« On ne va jamais si loin que lorsque l’on ne sait pas où l’on va. »
Manifestement, notre pays est condamné, depuis maintenant plus de dix ans, à faire du surplace, parce qu’il ne sait pas où il va, d’une part, et il manque à ses dirigeants la volonté de faire bouger les lignes et d’aller de l’avant pour conduire des réformes audacieuses propre à changer l’ordre des choses.
Ce qui fait cruellement défaut, également, c’est une boussole, une vision et une capacité de transformer les difficultés que connait le pays en opportunités. Au regard des défis qui nous guettent et des difficultés qui ne font que gagner en complexité et en ampleur, on a préféré, jusqu’ici, les demi mesures, la politique de l’autruche et, souvent, la fuite en avant.
Par la faute de tout le monde, le pays s’est transformé en une sorte d’arène où la majorité des acteurs ont choisi de se livrer à des guéguerres improductives et interminables, qui n’ont fait que creuser davantage les sillons de la discorde, de la colère et de la désunion plutôt que de susciter un débat apaisé et réfléchi qui construit l’avenir et renforce les fondements de cette jeune démocratie, assailli par des vagues rebelles.
Nos dirigeants daignent oublier une évidence qui fait «qu’en politique le choix est rarement entre le bien et le mal, mais entre le pire et le moindre mal. » Le paradoxe que nous vivons actuellement, vient, précisément, de l’absence de choix clairs et déterminés, de la paralysie qui a gagné nos dirigeants qui approchent, avec une main tremblante, tous les dossiers brulants.
Les manifestations de colère qui ont été accompagnées ces derniers temps par des actes de pillage et de violence dans de nombreuses régions du pays sont une parfaite traduction de l’impuissance des pouvoirs publics à proposer, à des jeunes désœuvrés et gagnés par le désespoir et la désillusion, des solutions et des alternatives sérieuses qui leur permettent de trouver des raisons d’espoir et de confiance. Impuissance, également, à assumer leur responsabilité, toute leur responsabilité et à dire la vérité aux tunisiens, plutôt que de s’obstiner à emprunter les pistes politiciennes glissantes.
Au moment où experts avertis, organisations internationales et bailleurs de fonds rappellent à satiété la gravité de la situation économique, financière, sociale et l’urgence d’entreprendre des réformes inévitables, pouvoirs publics, acteurs politiques et organisations nationales font comme si de rien n’était. Ils continuent à occulter une réalité complexe préférant chercher à colmater les brèches non à guérir le mal et à vouloir administrer des palliatifs sur un corps devenu presque inanimé. Ils s’obstinent à nous faire croire que tout n’est pas perdu, tout en faisant perdre au pays un temps précieux dans la gestion de questions insignifiantes alors que le contexte exige, plus que jamais, d’agir et de conduire un véritable changement pour espérer sauver ce qui pourrait l’être encore.
Dans la confusion qui règne, les divisions qui ne font que se creuser et le climat délétère paralysant, peut-on réellement opérer des réformes, si douloureuses soient elles, peut-on espérer une adhésion volontaire des Tunisiens à des choix qui restent entourés d’un nuage épais ou restaurer une confiance perdue ?
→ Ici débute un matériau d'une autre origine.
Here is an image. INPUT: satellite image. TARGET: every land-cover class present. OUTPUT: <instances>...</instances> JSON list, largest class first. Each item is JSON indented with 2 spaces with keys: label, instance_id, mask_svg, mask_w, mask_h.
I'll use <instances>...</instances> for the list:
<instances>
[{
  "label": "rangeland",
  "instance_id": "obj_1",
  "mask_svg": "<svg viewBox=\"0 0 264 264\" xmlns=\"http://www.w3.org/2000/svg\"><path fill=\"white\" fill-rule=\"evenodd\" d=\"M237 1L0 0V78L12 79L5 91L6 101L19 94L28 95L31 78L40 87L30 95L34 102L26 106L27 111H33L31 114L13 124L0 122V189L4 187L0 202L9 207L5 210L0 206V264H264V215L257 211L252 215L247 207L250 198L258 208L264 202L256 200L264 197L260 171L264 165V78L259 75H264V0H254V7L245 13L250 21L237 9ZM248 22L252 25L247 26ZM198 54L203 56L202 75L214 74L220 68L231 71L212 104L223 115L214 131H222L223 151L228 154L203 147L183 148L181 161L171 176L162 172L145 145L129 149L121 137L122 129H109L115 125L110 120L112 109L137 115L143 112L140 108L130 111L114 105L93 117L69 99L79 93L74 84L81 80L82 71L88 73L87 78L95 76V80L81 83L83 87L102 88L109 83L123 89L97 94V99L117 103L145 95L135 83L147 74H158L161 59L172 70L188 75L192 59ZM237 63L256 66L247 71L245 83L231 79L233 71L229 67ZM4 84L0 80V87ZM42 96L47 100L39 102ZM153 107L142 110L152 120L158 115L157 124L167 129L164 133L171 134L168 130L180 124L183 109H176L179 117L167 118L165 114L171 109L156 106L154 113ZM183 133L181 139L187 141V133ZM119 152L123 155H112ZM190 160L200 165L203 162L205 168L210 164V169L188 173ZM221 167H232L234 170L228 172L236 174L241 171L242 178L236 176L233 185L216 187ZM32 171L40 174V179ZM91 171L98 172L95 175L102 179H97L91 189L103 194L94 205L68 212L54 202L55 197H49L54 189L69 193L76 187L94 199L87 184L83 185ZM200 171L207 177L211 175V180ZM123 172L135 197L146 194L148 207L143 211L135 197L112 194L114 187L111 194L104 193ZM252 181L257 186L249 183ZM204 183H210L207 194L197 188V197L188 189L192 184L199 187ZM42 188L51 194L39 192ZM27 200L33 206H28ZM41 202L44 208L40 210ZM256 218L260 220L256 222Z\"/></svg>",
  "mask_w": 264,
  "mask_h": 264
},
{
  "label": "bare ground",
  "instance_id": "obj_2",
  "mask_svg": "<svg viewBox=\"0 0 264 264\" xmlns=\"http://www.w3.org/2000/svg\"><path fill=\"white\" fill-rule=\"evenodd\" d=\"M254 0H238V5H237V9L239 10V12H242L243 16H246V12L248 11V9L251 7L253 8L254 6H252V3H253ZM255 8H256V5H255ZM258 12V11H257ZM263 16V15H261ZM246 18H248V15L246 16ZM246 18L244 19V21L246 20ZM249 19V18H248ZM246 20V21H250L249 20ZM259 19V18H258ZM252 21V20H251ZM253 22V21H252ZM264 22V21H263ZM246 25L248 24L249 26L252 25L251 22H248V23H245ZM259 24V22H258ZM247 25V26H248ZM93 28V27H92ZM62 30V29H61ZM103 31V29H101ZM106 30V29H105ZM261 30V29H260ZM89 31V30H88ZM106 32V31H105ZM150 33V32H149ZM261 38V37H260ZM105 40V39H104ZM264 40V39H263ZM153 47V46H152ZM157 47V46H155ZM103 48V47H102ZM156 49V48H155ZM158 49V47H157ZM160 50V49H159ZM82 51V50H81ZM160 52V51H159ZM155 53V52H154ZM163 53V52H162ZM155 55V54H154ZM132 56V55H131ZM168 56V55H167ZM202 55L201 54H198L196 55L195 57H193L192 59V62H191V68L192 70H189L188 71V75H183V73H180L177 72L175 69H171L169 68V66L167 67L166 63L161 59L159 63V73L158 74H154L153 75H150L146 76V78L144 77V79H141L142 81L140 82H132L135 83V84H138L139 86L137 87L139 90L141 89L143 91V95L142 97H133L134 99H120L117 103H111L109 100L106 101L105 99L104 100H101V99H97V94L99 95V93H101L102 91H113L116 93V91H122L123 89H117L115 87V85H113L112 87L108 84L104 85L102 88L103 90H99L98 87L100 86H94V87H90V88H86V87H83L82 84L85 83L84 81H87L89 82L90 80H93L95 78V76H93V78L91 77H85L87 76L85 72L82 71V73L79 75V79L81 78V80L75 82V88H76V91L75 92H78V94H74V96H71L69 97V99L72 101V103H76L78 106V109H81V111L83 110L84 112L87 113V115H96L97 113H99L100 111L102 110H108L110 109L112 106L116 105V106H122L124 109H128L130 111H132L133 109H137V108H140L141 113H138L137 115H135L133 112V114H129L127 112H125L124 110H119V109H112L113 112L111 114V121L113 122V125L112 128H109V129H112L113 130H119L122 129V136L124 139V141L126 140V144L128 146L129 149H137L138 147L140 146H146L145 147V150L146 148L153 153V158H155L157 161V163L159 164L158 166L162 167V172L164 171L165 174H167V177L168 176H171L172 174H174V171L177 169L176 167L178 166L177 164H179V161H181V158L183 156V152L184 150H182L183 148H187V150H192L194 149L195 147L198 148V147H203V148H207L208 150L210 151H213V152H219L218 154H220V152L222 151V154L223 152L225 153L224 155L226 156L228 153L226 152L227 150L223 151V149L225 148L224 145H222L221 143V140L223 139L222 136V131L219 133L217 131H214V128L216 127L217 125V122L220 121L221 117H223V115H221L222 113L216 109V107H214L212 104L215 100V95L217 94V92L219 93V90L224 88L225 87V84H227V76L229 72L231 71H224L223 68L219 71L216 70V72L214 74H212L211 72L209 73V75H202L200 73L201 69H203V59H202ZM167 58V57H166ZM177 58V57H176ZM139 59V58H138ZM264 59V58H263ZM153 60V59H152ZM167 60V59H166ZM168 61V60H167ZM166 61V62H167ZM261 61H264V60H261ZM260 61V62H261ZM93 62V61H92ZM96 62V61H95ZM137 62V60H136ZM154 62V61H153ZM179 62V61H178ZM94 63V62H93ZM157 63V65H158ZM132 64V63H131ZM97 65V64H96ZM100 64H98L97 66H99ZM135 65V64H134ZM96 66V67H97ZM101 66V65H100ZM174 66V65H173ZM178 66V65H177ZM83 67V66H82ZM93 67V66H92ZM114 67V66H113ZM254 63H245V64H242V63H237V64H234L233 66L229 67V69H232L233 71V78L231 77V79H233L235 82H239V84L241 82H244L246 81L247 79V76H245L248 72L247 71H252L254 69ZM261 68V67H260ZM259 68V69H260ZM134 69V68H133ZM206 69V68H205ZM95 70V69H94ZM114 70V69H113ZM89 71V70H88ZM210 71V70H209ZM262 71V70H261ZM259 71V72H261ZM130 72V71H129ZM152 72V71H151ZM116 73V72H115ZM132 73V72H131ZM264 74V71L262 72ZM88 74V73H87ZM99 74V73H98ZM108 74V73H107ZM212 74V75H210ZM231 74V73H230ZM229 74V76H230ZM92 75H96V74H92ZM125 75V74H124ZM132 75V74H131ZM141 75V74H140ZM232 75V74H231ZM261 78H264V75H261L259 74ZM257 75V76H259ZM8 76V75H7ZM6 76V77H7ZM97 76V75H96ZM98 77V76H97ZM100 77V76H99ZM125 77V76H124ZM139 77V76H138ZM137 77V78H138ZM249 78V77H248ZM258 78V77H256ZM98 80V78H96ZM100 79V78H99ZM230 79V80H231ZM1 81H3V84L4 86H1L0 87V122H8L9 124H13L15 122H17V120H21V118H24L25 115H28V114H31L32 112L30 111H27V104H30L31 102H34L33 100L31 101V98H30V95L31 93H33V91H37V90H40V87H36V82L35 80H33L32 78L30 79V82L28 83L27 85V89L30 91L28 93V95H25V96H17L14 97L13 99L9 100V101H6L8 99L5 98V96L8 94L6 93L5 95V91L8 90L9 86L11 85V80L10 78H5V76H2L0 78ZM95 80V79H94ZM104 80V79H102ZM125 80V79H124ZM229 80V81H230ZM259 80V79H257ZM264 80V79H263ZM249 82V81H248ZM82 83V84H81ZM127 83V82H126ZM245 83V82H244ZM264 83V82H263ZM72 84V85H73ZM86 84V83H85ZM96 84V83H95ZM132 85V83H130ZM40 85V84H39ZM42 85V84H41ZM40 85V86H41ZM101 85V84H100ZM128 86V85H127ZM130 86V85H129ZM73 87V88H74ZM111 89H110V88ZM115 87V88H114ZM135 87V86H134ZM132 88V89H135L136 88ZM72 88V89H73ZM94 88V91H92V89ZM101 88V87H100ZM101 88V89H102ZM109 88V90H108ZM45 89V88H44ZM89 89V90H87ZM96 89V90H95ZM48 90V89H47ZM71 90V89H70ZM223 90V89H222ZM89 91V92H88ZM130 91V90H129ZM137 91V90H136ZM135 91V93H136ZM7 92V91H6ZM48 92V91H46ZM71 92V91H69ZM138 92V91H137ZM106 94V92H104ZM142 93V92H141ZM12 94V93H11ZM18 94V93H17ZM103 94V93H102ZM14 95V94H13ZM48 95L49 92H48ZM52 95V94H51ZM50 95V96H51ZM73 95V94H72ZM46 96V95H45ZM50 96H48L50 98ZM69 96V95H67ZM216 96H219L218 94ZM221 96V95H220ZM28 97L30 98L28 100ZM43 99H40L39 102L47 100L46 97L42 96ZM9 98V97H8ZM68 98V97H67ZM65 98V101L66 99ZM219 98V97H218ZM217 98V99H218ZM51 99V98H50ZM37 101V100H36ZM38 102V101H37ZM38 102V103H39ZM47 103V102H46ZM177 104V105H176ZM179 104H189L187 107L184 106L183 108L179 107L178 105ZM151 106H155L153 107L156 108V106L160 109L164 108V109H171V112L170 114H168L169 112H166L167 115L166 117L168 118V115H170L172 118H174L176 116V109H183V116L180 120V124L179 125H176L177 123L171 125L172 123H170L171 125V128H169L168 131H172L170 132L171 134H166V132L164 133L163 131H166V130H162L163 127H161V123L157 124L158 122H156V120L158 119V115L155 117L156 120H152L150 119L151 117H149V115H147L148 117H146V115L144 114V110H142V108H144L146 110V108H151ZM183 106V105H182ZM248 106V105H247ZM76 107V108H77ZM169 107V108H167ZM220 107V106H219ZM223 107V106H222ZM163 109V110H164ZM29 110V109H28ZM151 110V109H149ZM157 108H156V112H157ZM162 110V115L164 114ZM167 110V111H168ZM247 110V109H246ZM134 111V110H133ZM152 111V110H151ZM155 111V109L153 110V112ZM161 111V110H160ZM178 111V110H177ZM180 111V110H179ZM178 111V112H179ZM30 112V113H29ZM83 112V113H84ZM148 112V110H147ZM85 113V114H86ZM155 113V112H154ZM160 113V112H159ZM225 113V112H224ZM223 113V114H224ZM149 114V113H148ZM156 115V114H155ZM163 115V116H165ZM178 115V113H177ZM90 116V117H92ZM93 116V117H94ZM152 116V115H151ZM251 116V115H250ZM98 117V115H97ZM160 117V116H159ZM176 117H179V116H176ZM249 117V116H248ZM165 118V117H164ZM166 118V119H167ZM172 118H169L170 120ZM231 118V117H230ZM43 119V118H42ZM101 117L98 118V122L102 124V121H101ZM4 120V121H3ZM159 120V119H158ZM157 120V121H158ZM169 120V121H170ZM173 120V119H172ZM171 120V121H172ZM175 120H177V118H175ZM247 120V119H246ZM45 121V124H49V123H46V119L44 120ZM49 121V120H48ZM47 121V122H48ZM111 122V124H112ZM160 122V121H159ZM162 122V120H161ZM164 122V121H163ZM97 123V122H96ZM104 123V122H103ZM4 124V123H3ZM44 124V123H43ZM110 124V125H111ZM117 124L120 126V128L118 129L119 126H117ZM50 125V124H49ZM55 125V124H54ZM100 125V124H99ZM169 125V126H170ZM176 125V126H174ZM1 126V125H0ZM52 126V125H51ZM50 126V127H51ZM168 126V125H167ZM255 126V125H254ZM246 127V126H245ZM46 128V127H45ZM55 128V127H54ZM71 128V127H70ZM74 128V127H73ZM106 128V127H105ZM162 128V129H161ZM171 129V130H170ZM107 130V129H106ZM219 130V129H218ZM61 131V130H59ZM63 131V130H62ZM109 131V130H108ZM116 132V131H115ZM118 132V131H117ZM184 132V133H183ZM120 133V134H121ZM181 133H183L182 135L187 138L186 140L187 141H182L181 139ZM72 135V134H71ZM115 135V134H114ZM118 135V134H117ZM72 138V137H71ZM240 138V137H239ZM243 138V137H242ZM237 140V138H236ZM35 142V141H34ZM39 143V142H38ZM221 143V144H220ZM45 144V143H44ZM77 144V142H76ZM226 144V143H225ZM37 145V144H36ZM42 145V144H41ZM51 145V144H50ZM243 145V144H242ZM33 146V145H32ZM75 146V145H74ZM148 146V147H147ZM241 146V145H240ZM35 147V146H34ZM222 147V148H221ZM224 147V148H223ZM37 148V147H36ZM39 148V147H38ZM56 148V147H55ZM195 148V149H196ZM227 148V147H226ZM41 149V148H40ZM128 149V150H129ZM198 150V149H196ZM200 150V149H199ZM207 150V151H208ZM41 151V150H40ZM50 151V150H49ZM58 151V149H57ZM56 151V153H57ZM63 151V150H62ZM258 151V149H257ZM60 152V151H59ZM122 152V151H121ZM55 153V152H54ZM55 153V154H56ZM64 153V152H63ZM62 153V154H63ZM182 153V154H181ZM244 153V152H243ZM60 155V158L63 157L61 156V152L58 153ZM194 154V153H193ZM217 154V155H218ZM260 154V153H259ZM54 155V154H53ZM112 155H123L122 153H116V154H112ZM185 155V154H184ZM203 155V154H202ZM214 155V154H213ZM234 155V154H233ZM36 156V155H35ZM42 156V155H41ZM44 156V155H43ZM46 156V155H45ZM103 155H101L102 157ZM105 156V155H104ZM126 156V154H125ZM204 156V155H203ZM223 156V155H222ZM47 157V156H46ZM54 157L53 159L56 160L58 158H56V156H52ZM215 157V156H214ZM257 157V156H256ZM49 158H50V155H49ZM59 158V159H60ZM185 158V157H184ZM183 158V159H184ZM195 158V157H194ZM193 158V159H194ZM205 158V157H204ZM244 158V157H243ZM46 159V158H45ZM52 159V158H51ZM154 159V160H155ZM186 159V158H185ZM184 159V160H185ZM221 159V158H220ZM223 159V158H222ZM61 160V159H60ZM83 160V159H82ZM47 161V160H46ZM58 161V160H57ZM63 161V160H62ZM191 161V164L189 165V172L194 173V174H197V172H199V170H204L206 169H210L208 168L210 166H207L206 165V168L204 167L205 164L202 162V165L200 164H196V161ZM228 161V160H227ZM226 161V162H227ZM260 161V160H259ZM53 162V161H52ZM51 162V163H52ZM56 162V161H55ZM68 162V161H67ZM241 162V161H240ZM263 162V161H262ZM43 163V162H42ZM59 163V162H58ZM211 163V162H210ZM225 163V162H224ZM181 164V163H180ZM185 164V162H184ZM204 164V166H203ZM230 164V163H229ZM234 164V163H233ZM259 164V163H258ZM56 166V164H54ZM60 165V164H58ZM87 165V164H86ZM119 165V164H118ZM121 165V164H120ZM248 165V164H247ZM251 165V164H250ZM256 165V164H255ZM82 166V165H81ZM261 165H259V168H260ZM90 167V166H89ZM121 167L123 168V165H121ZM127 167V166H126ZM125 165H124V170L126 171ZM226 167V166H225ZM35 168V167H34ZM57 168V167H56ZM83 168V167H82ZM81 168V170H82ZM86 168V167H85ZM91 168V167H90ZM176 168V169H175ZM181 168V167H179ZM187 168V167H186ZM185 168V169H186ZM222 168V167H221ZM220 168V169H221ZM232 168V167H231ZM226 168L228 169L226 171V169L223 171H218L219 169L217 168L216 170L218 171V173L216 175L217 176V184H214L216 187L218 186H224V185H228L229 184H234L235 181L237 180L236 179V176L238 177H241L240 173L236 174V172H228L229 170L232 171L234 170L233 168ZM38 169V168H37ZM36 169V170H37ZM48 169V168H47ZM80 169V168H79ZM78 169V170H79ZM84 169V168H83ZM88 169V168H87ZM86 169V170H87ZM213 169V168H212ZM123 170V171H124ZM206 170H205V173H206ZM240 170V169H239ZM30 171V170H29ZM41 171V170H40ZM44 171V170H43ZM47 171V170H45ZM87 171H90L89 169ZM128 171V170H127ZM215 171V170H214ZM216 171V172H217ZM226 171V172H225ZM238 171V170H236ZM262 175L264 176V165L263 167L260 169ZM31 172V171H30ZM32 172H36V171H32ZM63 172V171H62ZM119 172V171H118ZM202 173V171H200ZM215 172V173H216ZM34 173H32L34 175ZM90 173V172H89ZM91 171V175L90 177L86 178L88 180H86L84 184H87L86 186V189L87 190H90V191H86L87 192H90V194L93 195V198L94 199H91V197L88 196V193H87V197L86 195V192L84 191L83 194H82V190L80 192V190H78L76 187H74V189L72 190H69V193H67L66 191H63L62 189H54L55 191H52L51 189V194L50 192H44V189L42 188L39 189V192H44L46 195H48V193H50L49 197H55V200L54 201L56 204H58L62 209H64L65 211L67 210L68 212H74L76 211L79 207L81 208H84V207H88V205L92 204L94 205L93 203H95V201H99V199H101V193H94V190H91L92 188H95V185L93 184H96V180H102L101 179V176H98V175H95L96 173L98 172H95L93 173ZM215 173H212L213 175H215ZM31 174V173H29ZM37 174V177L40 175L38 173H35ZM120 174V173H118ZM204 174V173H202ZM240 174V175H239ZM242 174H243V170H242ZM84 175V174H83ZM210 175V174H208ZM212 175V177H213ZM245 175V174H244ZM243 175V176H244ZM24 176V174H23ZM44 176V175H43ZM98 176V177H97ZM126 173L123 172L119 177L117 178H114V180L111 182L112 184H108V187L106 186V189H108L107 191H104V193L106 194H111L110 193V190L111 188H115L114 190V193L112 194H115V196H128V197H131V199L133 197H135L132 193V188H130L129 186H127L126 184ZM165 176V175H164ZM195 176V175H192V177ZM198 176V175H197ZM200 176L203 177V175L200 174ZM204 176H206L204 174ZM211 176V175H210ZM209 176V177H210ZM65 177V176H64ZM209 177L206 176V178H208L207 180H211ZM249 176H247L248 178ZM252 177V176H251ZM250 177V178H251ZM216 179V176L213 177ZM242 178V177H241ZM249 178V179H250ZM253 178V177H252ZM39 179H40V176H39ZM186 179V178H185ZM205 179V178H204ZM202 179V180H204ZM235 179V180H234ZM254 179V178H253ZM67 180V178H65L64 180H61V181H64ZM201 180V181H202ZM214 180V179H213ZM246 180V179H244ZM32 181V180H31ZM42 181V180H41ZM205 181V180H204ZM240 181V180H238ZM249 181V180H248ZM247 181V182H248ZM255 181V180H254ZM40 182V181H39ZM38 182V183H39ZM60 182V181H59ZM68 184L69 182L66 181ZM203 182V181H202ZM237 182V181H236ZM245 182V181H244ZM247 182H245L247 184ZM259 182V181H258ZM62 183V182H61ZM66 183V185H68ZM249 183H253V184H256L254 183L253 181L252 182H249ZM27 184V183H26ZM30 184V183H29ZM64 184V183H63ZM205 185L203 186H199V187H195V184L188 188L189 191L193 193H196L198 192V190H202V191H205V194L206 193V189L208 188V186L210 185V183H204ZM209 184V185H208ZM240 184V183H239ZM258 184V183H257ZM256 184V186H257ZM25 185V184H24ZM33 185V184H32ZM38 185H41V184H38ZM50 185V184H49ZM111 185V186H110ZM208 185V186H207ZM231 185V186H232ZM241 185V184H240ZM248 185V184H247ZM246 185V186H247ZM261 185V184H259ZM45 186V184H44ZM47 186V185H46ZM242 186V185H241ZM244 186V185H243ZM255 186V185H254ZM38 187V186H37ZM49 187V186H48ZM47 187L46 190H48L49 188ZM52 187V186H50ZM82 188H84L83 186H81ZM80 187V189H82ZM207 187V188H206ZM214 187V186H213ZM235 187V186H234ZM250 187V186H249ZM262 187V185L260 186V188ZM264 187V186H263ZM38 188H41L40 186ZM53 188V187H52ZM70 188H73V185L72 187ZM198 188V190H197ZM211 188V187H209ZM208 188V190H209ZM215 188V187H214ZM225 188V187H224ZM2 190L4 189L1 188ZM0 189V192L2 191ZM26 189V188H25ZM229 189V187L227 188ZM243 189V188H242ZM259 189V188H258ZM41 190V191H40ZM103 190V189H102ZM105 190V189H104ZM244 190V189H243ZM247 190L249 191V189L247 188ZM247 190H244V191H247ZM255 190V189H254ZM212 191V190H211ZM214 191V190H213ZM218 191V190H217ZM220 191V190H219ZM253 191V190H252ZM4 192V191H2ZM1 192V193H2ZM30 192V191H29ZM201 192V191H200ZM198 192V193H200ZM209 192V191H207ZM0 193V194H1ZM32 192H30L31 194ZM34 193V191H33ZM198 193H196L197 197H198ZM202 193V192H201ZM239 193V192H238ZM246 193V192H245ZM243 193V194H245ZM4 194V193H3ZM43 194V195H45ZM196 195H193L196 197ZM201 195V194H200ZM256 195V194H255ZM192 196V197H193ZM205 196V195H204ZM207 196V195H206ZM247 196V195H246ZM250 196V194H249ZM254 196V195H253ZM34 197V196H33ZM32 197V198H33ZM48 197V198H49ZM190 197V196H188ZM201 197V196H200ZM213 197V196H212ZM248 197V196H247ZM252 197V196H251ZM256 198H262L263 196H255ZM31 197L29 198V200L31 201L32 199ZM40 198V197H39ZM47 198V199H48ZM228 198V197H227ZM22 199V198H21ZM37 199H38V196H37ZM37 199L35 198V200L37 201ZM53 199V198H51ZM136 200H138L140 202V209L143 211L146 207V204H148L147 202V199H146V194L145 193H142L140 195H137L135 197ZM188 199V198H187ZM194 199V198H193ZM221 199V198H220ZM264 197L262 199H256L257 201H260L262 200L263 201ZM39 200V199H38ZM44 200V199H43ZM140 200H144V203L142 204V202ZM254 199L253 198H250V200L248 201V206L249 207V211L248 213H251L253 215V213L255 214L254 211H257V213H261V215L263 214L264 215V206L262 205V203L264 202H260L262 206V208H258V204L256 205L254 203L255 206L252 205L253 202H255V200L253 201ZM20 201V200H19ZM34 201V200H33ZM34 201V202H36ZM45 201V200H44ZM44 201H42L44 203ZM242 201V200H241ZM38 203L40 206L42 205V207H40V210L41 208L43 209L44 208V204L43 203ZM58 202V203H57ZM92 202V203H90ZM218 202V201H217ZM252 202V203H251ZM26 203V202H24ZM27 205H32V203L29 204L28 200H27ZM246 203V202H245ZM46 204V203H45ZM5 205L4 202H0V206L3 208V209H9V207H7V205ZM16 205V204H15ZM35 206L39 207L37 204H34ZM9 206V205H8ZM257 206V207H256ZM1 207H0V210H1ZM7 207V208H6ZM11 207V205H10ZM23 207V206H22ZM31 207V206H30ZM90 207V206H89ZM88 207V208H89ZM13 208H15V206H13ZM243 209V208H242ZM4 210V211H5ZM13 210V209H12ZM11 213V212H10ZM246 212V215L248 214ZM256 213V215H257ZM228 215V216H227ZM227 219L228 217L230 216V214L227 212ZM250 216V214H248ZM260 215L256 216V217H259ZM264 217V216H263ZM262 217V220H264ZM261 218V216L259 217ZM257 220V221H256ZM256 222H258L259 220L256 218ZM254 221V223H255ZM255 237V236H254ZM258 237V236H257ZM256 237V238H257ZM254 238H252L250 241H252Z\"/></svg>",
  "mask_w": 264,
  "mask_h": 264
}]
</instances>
Au moment où les efforts devraient être orientés vers l’essentiel, classe politique, organisations de la société civile et même les pouvoirs en place, font grise mine, brillent par leur inertie et continuent à s’esclaffer au grand jour.
Le pays, pourtant, éprouvé par les effets du covid-19, supporte de plus en plus péniblement, les incohérences et les errements d’acteurs qui n’ont pas pu prendre conscience qu’il est temps d’enterrer la hache de guerre et de répondre aux cris de détresse des Tunisiens qui se sentent trahis par ceux-là même qui prétendent détenir le flambeau de la révolution et du changement.